Case ID: haw_9/html/0636-01.html
Source: Caselaw Access Project
Author: {"author": "Bickerton, J.", "license": "Public Domain", "url": "https://static.case.law/"}
Date Created: 2024-08-24T03:29:51.129683

KEOKI MAO vs. APA (Ch).
    Trespass. Exceptions.
    Hearing, December 26, 1894
    Decision, January 24, 1895.
    Judd, C.J., Biokerton, J., and Cooper, Circuit Judge, sitting IN PLACE OF EbEAR, J., ABSENT EROM ILLNESS.
    In a district court defendant pleaded to the jurisdiction, pleading title in real estate; the court sustained the plea and a general appeal was taken to the circuit court, where the same plea was made and overruled and the case was tried on its merits with a jury. Held, that the district court had jurisdiction; that the appeal should have been on a point of law; that the case should have been remanded to the district court for hearing on its merits.
    The verdict is set aside and case remanded to district court for trial.
   Opinion of the Court, by

Bickerton, J.

This case, was first heard in the District Court of North Kona, Island of Hawaii, where the defendant pleaded that the land said to have been trespassed on was his land; this we understand to have been a plea to the jurisdiction of the court. Sec. 10 of the Act “To Be-organize the Judiciary Department,” p. 92, Laws of 1892, provides that district courts “ shall not have cognizance of real actions, nor actions in which the title to real estate shall come in question.” The said court after hearing the evidence, dismissed the case, on the ground that it was a dispute as to the right or title to the land said to have been trespassed upon; this could only mean that the court sustained the plea to the jurisdiction. A general appeal was taken by plaintiff to the Circuit Court of the Third Circuit, at the October Term, 1894, where the same point was raised on motion. After a hearing, the court overruled the motion, thereby holding that the district court had jurisdiction to hear the case and decide it on its merits. The Circuit Court should then and there have remanded the case back to the district court for trial on its merits, but did not do so, and proceeded to trial with a jury, which resulted in a verdict for the plaintiff with $70 damages, and the matter now comes here on a bill of exceptions. When the district court dismissed the case on the grounds above stated the appeal should have been on the question of law, as to the jurisdiction and not a general appeal, and the appellate court, finding that the lower court had jurisdiction would have had to send the case back for hearing on its merits; that was the only course that should have been pursued.

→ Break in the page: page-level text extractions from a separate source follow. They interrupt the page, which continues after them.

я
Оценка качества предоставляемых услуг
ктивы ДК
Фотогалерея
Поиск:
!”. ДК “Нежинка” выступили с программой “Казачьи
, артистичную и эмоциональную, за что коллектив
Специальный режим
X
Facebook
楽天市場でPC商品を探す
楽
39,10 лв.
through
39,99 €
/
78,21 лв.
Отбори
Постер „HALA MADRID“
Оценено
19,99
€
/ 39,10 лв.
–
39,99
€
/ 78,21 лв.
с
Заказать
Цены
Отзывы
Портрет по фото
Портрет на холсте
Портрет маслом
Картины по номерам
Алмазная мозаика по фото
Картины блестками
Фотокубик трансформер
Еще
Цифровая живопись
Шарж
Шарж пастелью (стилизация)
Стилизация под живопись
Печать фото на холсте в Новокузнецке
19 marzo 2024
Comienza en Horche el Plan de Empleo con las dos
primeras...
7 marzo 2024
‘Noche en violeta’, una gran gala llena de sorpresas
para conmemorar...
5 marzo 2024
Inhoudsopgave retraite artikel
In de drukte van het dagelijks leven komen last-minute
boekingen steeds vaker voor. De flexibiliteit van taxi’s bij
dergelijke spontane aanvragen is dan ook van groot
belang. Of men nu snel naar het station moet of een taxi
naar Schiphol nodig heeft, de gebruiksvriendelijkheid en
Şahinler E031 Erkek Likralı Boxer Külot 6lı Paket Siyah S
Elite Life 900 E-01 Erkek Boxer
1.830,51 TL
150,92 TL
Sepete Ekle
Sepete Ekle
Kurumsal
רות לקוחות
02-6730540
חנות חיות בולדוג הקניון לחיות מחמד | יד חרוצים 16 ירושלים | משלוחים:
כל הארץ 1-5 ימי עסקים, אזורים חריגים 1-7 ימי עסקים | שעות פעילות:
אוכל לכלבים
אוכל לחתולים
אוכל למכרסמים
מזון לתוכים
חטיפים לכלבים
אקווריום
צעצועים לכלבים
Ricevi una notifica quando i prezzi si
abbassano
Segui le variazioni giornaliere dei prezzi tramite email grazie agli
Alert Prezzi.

After a careful exmination of the records and all the evidence in the case, we are unable to find anything that raises the question of title to real estate, or any element that would oust the district court of jurisdiction. There had been no judgment of the district court on the merits of the case, only a ruling sustaining the plea to the jurisdiction; there was no judgment to take a general appeal from, consequently nothing that could be tried by a jury. The only question under the circumstances that could be presented if properly taken up on appeal was — did the district court hare jurisdiction in the case. This has already been answered by the Circuit Court in the affirmative. We are of the same opinion.

G. W. Ashford, for plaintiff.

W G. Achi, for defendant.

The verdict of the jury is set aside and the case is remanded to the District Court of North Nona, Hawaii, for hearing on its merits.